What you will do: Repeat only the stretch of lines below that runs from the line with "bwa mem -x ont2d -t 8 draft.fa" through the line with "python nanopolish_makerange.py draft.fa", unaltered.

Data supplied:
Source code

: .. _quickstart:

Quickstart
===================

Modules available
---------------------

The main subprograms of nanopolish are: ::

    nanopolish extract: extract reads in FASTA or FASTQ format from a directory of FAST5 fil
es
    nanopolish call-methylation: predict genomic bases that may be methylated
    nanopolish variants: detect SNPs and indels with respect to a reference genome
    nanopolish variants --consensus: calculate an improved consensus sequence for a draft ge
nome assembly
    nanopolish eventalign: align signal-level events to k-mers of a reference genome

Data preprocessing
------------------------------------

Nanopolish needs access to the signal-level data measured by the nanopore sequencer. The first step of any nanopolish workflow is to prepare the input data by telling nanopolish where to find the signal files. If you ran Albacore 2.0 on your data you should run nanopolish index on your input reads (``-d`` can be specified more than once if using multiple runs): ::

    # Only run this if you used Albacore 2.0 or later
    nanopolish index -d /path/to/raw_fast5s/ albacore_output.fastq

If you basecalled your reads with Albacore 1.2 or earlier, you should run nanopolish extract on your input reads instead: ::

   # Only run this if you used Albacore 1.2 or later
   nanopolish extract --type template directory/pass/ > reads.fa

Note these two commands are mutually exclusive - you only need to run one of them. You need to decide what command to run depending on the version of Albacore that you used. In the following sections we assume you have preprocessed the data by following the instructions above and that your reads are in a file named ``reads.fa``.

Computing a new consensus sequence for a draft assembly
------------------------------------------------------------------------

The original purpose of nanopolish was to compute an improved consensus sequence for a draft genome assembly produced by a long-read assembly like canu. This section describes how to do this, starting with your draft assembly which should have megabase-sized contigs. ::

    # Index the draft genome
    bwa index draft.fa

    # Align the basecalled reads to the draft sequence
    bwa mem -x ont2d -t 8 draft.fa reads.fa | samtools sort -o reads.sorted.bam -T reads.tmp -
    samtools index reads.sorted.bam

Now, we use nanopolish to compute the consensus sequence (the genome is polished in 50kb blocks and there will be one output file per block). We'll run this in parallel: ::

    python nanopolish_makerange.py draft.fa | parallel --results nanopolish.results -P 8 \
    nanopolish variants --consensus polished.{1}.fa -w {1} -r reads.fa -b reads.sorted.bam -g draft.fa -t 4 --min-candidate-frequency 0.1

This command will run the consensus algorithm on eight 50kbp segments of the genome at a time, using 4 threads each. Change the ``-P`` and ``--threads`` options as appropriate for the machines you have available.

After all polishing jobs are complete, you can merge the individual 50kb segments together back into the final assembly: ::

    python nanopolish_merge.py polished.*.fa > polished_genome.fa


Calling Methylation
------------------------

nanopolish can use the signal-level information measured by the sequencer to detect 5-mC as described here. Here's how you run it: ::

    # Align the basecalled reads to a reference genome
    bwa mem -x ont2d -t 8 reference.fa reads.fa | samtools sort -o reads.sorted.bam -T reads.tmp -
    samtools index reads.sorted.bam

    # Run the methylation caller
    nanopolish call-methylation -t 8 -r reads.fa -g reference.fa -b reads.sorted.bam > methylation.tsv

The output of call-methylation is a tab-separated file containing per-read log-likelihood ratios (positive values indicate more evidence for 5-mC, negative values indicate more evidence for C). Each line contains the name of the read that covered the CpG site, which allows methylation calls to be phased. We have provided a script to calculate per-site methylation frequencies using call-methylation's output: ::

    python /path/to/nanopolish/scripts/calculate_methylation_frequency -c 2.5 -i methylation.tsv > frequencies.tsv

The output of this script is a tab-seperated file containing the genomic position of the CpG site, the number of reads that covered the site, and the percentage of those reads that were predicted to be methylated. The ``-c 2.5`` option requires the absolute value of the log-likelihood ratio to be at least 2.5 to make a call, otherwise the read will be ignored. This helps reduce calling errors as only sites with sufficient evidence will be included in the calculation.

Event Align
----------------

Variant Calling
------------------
==
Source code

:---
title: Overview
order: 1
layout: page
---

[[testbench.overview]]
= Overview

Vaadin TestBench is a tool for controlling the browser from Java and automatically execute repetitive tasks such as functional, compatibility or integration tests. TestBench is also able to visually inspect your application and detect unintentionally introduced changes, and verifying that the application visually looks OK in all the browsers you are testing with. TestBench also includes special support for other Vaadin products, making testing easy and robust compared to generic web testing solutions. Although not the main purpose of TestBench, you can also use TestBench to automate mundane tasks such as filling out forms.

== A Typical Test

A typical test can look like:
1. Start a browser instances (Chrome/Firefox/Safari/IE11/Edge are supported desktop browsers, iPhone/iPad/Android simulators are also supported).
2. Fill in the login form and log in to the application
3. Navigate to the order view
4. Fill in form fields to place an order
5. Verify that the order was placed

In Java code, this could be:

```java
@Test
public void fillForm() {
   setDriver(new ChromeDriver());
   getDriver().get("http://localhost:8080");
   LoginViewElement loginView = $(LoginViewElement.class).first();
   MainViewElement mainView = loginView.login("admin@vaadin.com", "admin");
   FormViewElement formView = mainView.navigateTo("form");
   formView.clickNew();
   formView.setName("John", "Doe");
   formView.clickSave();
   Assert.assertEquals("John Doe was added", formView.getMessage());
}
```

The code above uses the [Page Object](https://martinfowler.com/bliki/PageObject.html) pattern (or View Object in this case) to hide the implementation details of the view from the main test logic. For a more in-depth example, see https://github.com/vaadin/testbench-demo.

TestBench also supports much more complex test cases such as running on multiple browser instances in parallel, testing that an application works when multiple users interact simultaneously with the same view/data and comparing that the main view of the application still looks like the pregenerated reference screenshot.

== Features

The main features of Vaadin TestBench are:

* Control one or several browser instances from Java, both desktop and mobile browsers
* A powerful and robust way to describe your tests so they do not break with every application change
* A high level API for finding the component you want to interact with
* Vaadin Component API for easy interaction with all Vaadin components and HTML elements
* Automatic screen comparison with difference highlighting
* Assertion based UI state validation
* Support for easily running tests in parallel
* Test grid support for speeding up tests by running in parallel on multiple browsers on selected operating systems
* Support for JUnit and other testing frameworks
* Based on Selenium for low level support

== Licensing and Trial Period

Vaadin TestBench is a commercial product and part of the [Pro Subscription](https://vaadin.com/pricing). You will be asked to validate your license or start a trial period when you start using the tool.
* * *
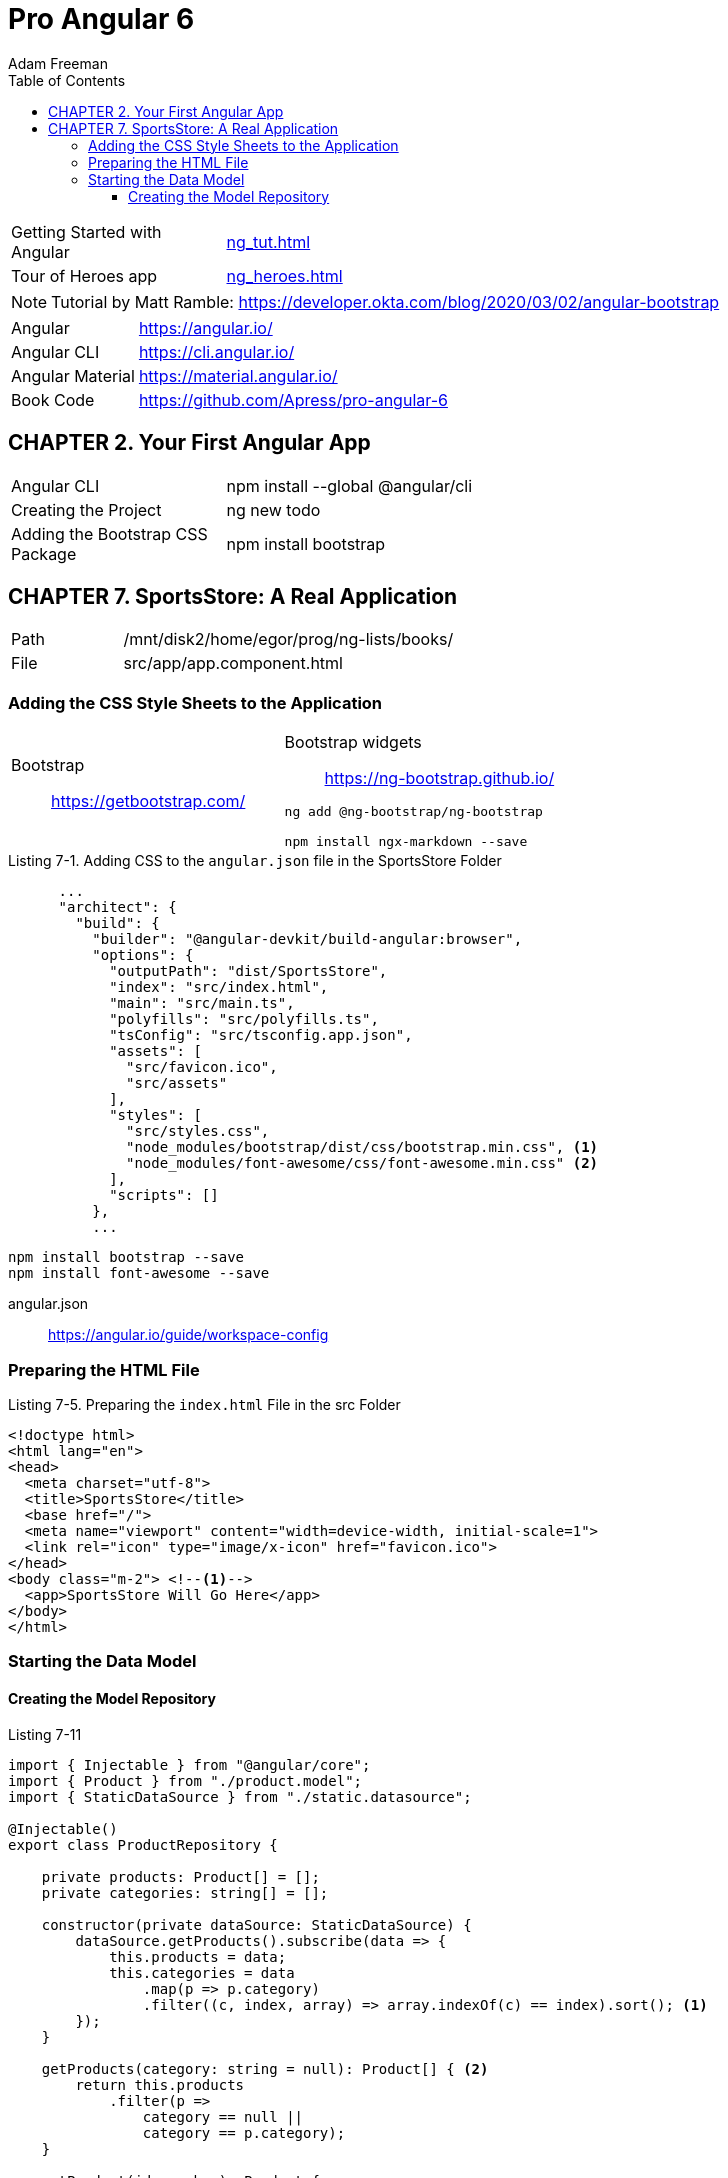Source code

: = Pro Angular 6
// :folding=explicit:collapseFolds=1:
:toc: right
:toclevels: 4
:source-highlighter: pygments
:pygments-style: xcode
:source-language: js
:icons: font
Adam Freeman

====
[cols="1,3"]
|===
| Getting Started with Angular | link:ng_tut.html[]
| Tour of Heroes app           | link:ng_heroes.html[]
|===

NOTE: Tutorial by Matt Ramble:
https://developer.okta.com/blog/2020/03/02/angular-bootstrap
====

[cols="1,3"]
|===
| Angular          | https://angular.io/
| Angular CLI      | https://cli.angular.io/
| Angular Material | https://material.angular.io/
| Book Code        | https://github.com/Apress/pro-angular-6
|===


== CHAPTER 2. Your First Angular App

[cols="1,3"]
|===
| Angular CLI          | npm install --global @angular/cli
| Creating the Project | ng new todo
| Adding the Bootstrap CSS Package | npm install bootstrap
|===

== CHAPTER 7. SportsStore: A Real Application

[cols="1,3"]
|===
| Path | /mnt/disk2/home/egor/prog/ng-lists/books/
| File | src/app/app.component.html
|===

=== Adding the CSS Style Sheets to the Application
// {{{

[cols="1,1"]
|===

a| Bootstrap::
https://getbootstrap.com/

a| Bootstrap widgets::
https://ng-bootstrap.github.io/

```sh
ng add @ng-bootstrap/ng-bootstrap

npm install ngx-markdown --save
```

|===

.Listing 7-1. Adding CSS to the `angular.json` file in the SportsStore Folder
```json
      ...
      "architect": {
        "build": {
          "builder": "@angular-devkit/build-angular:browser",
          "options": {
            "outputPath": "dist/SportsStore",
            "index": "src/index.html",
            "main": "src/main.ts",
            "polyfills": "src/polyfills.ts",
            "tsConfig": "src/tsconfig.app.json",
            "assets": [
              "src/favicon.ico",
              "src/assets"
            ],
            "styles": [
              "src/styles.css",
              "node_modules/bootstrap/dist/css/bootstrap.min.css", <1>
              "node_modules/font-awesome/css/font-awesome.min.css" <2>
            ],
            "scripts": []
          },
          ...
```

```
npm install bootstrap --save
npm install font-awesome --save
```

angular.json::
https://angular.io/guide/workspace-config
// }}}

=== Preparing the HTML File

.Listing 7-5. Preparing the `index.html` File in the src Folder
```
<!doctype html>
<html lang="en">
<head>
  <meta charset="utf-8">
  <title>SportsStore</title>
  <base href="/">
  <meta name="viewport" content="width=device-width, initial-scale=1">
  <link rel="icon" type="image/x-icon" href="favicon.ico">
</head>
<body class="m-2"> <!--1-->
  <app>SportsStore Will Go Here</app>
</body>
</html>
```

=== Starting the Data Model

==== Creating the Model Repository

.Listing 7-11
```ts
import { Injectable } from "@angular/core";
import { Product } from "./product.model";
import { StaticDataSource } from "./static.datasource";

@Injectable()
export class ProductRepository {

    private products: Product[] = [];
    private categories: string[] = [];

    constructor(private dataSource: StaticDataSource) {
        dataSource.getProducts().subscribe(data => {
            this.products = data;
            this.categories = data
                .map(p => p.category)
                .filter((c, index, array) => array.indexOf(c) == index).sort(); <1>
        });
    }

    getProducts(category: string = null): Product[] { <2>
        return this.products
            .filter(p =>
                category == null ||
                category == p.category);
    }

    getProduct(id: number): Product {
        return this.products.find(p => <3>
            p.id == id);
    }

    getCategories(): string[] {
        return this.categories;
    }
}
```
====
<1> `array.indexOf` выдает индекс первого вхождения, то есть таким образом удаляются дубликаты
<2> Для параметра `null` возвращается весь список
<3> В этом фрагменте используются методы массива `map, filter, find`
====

Output:
    bwa mem -x ont2d -t 8 draft.fa reads.fa | samtools sort -o reads.sorted.bam -T reads.tmp -
    samtools index reads.sorted.bam

Now, we use nanopolish to compute the consensus sequence (the genome is polished in 50kb blocks and there will be one output file per block). We'll run this in parallel: ::

    python nanopolish_makerange.py draft.fa | parallel --results nanopolish.results -P 8 \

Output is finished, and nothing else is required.